The Student Room Group

Regular polygons in the complex plane.

When solving equations such as z^n+w=0, where w is a known complex number, i've noticed that whenever shown in an argand diagram the points representing z seem to form the vertices of a regular polygon. Does this always occur for any known integer n, where n>2?
I might have a go at proving the general case if I get bored with my revision. So far i've only shown that any two adjacent points representing z are of equal distance from each other, and that all points are equidistant from the origin. What else would I need to show for it to be a correct proof? In other words, what other properties are required for something to be a regular polygon? (other than the sides to be all the same length)
Reply 1
Gaz031

When solving equations such as z^n+w=0, where w is a known complex number, i've noticed that whenever shown in an argand diagram the points representing z seem to form the vertices of a regular polygon. Does this always occur for any known integer n, where n>2?


Yes

Gaz031

I might have a go at proving the general case if I get bored with my revision. So far i've only shown that any two adjacent points representing z are of equal distance from each other, and that all points are equidistant from the origin. What else would I need to show for it to be a correct proof?


That's actually enough.

A regular polygon has equal length sides and equal internal angles, but you can deduce this from the fact that they are of equal length and equidistant from the origin. This guarantees that the triangles OAB where O is the origin and A and B are consecutive roots are all congruent triangles
Reply 2
RichE
Yes
That's actually enough.

A regular polygon has equal length sides and equal internal angles, but you can deduce this from the fact that they are of equal length and equidistant from the origin. This guarantees that the triangles OAB where O is the origin and A and B are consecutive roots are all congruent triangles

Thanks for that.

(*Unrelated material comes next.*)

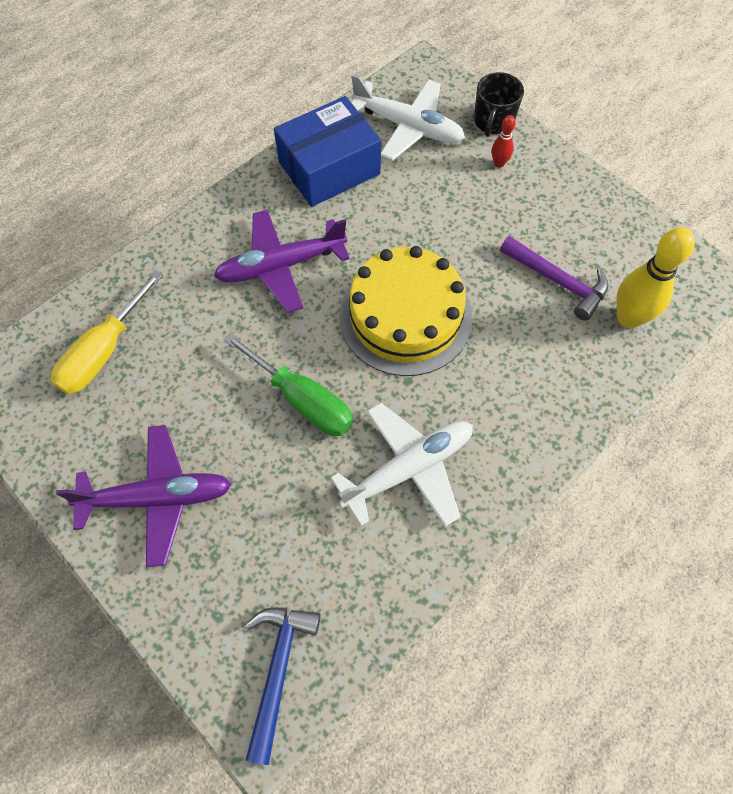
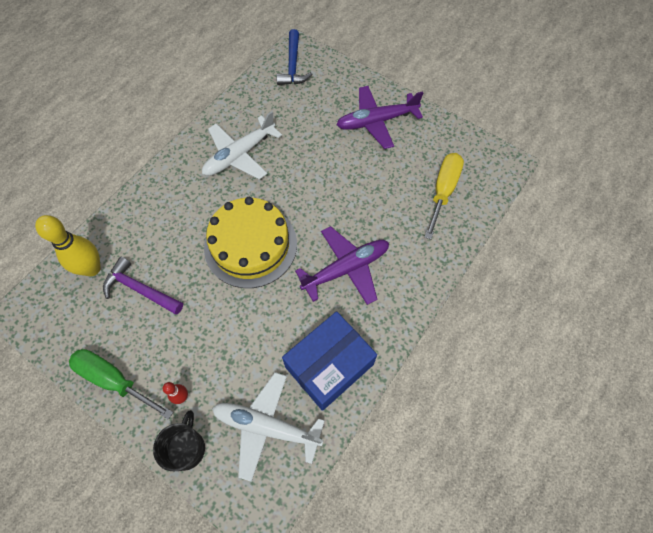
camera: 170 degrees right, 0 degrees up
(302, 400) = (309, 182): green screwdriver -> green screwdriver (114, 380)

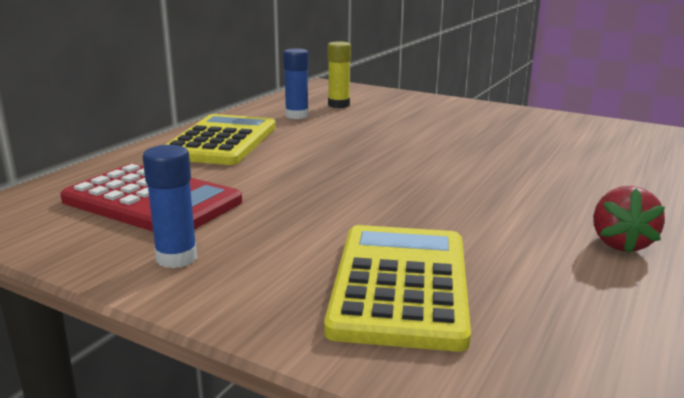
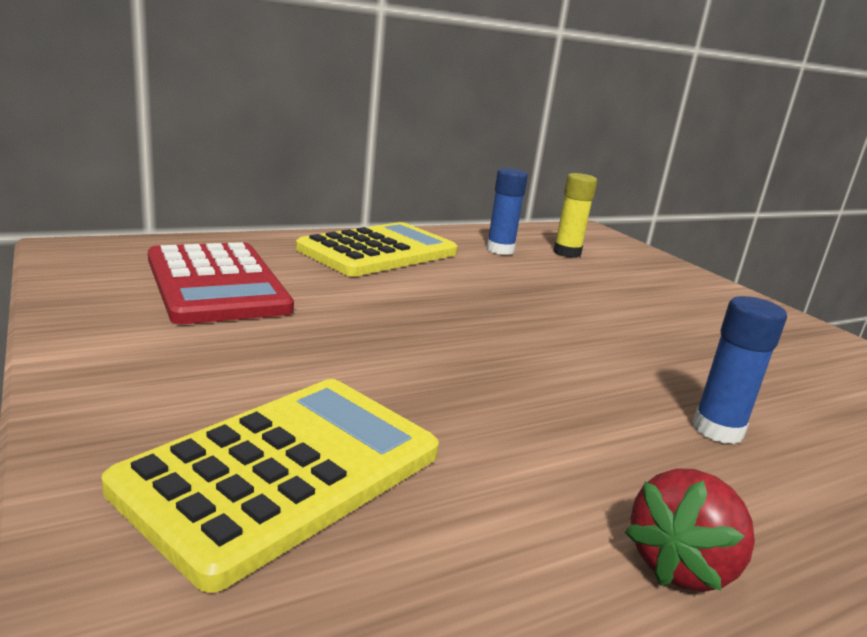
camera: 30 degrees right, 0 degrees up
(176, 258) = (137, 342): blue glue stick -> blue glue stick (717, 430)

It's easiest to do it by letting z^n=r(cos(t+2kpi)+isin(t+2kpi)) so points in the argand diagram have coordinates: x=[r^(1/n)][cos(t/n+2kpi/n], y=[r^(1/n)][cos(t/n+2kpi/n)]. k is the only variable distinguishing between the points so using trigonometric identities it's simple to show the distance to the origin and distance between adjacent points are independent of k.
Thanks for the explanation of the angles, as all lengths in the triangles are constant it stands to reason the internal angles are all constant :smile: